The Insight (Rule of Thumb)
- Action: When loading weights on MPS, call `vs.set_device(Device::Cpu)` before loading, then `vs.set_device(Device::Mps)` after.
- Value: N/A (pattern-based, not a numeric parameter).
- Trade-off: Adds a CPU-to-MPS device transfer after loading, which increases loading time but ensures correctness.
- Compatibility: Only affects MPS (Apple Silicon). CPU and CUDA loading works directly.
Reasoning
libtorch's MPS backend does not fully support all tensor deserialization paths. The underlying C++ library may fail or produce incorrect results when loading tensors directly onto the MPS device. By routing through CPU, the standard and well-tested CPU deserialization path is used, and then the tensors are transferred to MPS via the standard device migration API. The defensive error handling (ensuring MPS is restored even on load failure) prevents the VarStore from being left in an inconsistent CPU state.
Code Evidence
MPS workaround from `src/nn/var_store.rs:235-249`:
pub fn load<T: AsRef<std::path::Path>>(&mut self, path: T) -> Result<(), TchError> {
if self.device != Device::Mps {
self.load_internal(path)
} else {
// Current workaround to allow loading in MPS device.

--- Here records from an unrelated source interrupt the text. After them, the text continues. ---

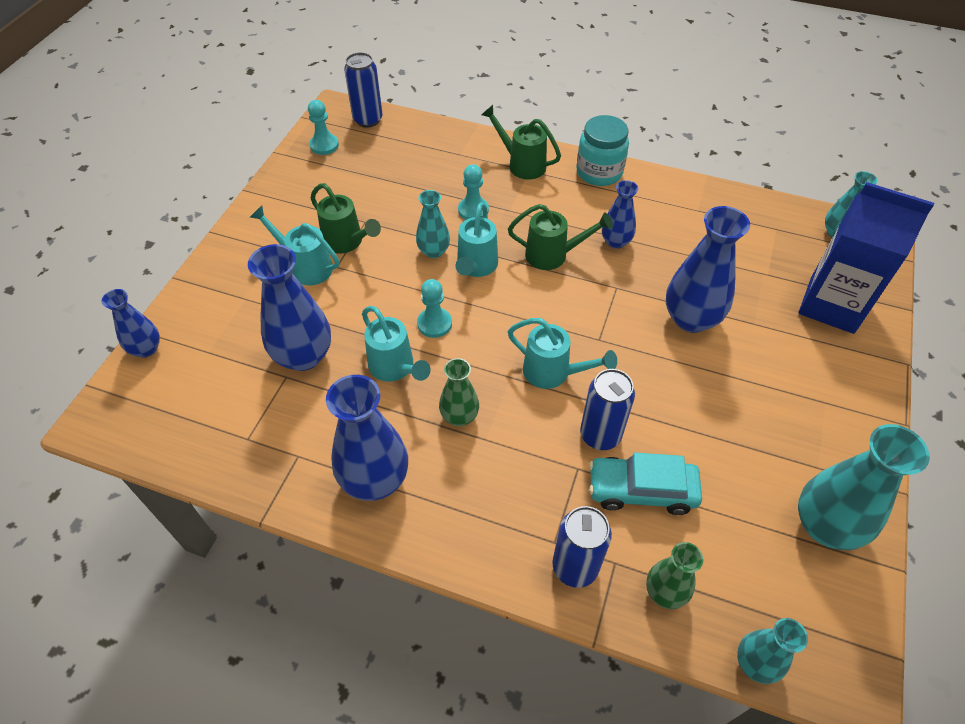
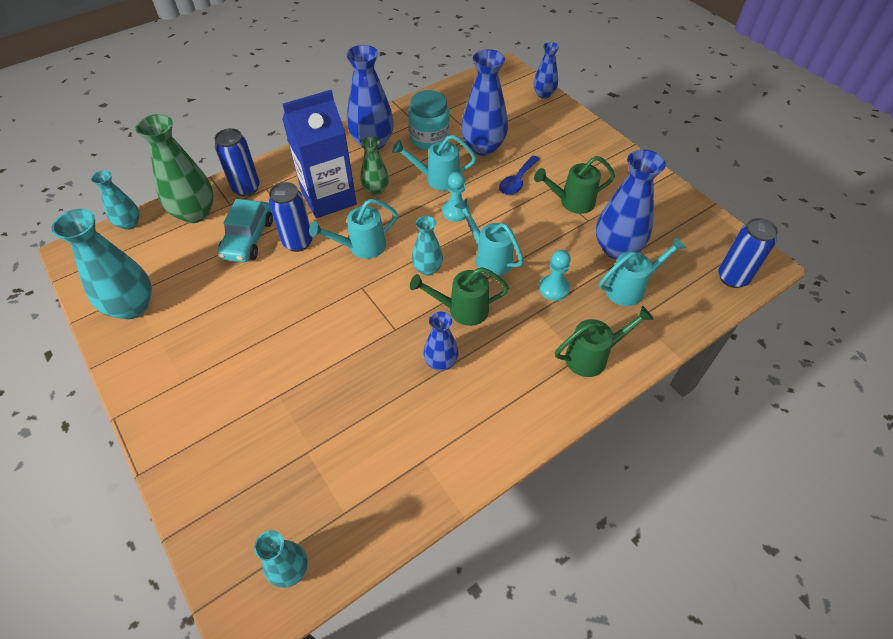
camera: 125 degrees right, 0 degrees up
turquoise watering can [250,206,339,285] -> turquoise watering can moved to [599,236,686,306]
turquoise pawn [308,100,339,155] -> none
turquoise vase [416,190,450,258] -> turquoise vase moved to [412,216,443,276]
green watering can [508,204,613,270] -> green watering can turned 45 degrees clockwise [410,267,509,326]
turquoise jar [576,115,629,186] -> turquoise jar moved to [408,90,450,150]
turquoise car [589,453,702,515] -> turquoise car turned 150 degrees clockwise [217,199,273,262]
green vase [646,542,703,609] -> green vase [135,114,214,223], size x1.74
blue vase [666,206,750,333] -> blue vase moved to [596,149,666,259]
blue carton [799,182,934,334] -> blue carton moved to [282,90,357,218]
none -> blue spoon [499,155,540,195]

// On new libtorch releases check if direct loading becomes possible and revert
// See (https://github.com/LaurentMazare/tch-rs/issues/609#issuecomment-1427071598).
self.set_device(Device::Cpu);
let or_error = self.load_internal(path);
// Be cautious not to early exit so as to ensure that the device is set back to Mps
// even on errors.
self.set_device(Device::Mps);
or_error
}
}